Birgit Pfaff, Connie Hildebrandt-Büchler und Ulrich Mansfeld lasen aus verschiedenen Büchern. Foto: Rennig Foto: Schwarzwälder-Bote

Literatur: "Nagold liest" im "Mykonos" / Leseteam des Bürgerforums hat fast 50 Zuhörer

Von Barbara Rennig

Dass "fremdgehen" nicht zwangsläufig mit einem Seitensprung zu tun hat, konnten die fast 50 Zuhörer der jüngsten Veranstaltung des AK Kultur im Bürgerforum erfahren, die sich im Restaurant "Mykonos" zu "Nagold liest und geht fremd" einfanden.

Nagold.

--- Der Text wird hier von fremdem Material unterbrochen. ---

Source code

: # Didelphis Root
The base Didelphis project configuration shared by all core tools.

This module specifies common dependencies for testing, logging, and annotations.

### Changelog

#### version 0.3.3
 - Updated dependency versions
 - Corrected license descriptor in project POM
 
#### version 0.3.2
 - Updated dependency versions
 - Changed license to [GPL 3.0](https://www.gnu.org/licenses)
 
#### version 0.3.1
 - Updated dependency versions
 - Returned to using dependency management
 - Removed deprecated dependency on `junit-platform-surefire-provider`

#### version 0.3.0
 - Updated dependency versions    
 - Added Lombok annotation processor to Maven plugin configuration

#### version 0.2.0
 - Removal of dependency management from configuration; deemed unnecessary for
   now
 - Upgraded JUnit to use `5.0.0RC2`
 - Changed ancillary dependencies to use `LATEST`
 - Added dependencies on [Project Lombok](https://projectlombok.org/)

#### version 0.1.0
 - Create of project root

Auf ganz vielfältige Weise schauten die Vorleser Connie Hildebrandt-Büchler, Birgit Pfaff und Ulrich Mansfeld symbolisch über den heimischen Tellerrand hinaus und nahmen das Publikum auf eine Reise mit, in der ebenso kulinarische Liebschaften eine Rolle spielten. In die Fremde gehen heißt auch: seine Heimat verlassen (müssen), seiner Familie abhanden kommen, wie der Protagonist des Romans "Sophia". Ulrich Mansfeld stellte den 1946 in Damaskus gebürtigen arabisch-deutschen Autor Rafik Schami vor, selbst Lebenswanderer zwischen ganz unterschiedlichen Welten, der dies im zerrissenen Weg seiner Hauptperson Salman spiegelt: Die Entwurzelung, die Sehnsucht nach der Heimat, die Dualität zwischen Sprachen, Religionen, Sitten und Gebräuchen.

"Roman über eine verlorene Welt"

Mit dem vielschichtigen "Roman über eine verlorene Welt" nahm Vorleser Mansfeld die Zuhörer auf Stationen im Leben Salmans mit, der nach Jahrzehnten in der Fremde seine Heimat Syrien erschreckend verändert vorfindet. Spannend auch der zweite Beitrag von Connie Hildebrandt-Büchler über die polyglotte Helena Hencken, die 2013 allein den Iran bereiste und ihre Erlebnisse in "We would rock" schildert, als Reminiszenz an fast 60 Tage im ehemaligen Persien, 80 Einladungen, Hunderte Tassen Tee und die Gastfreundschaft der Einheimischen in arabischer Manier von hinten nach vorne, von rechts nach links zu lesen. Mit der erheiternden "Anekdote zur Senkung der Arbeitsmoral" (Heinrich Böll) setzte Birgit Pfaff einen Akzent vor der Lesepause, ehe Köstlichkeiten aus der griechischen Küche kredenzt wurden.

Mit Dorothea Keulers "Provokante Weibsbilder" (Lebensläufe von Frauen in Württemberg) setzte Connie Hildebrandt-Büchler die Reise fort – ins frühe 18. Jahrhundert, zu der Begegnung zwischen der Waise Luziana und Joseph Süßkind Oppenheimer, Finanzberater des württembergischen Herzogs Alexander. In Zeiten strenger Standes- und Konfessionsgrenzen kann ihre Verbindung weder geheim bleiben, noch standhalten. Als Oppenheimer hingerichtet wird, verliert die der Unzucht bezichtigte Luziana alles: ihr Kind, ihren Gefährten, ihren Lebensmittelpunkt.

Der vor kurzem verstorbene Roger Willemsen war nicht nur ein Mensch, der zwischen Patagonien und Alaska alle Erdteile bereiste, sondern auch ein brillant mit der Sprache spielender Autor, aus dessen "Enden der Welt" Ulrich Mansfeld las.

"Enden" ist dabei durchaus in mehrfachem Sinn zu verstehen: Als geografische Größe, aber auch als Schlusspunkt von Beziehungen. Die Zuhörer erlebten die Wanderung einer Gruppe verkaterter Freunde am Neujahrsmorgen in "die neinsagende Landschaft" der verschneiten Eifel hinein. Um penetrante Petersilie geht es unter anderem in "Kulinarische Liebschaften" von Andreas Staikos, vorgestellt von Birgit Pfaff: Dimitris und Damoklis, Nachbarn und leidenschaftliche Köche, wetteifern um Nana, in die sie beide verliebt sind: Dem erheiternden Duell kann der Leser ebenso mit dem Ausprobieren der mit veröffentlichten Rezepte folgen.

Reichlich Beifall für einen langen Leseabend

Wenn man sich trotz der breiten Palette an Beiträgen auch hier und da etwas Straffung gewünscht hätte, quittierte das Publikum den langen Leseabend mit reichem Beifall.